[Working data]:
BEGIN

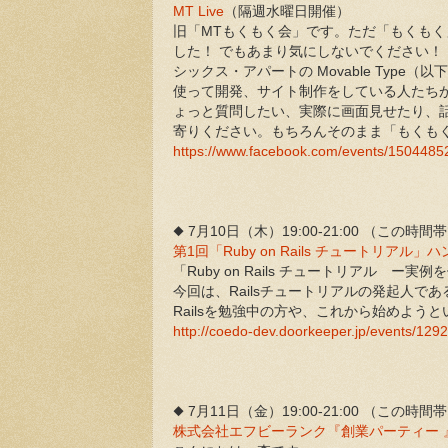
MT Live
（隔週水曜日開催）
旧「MTもくもく会」です。ただ「もくも
した！ でもあまり気にしないでください！
シックス・アパートの Movable Typ
使って開発、サイト制作をしている人たち
ょっと質問したい、実際に画面見せたり、
寄りください。もちろんそのまま「もくも
https://www.facebook.com/events/150448
◆ 7月10日（木）19:00-21:00 （こ
第1回「Ruby on Rails チュートリアル
「Ruby on Rails チュートリアル 
今回は、Railsチュートリアルの発起人であ
Railsを勉強中の方や、これから始めよう
http://coedo-dev.doorkeeper.jp/events/129
◆ 7月11日（金）19:00-21:00 （こ
株式会社エフビーランク『創業パーティー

END

[Task description]:
Copy each line of the listing that carries the word "Ruby".

[Task output]:
第1回「Ruby on Rails チュートリアル
「Ruby on Rails チュートリアル 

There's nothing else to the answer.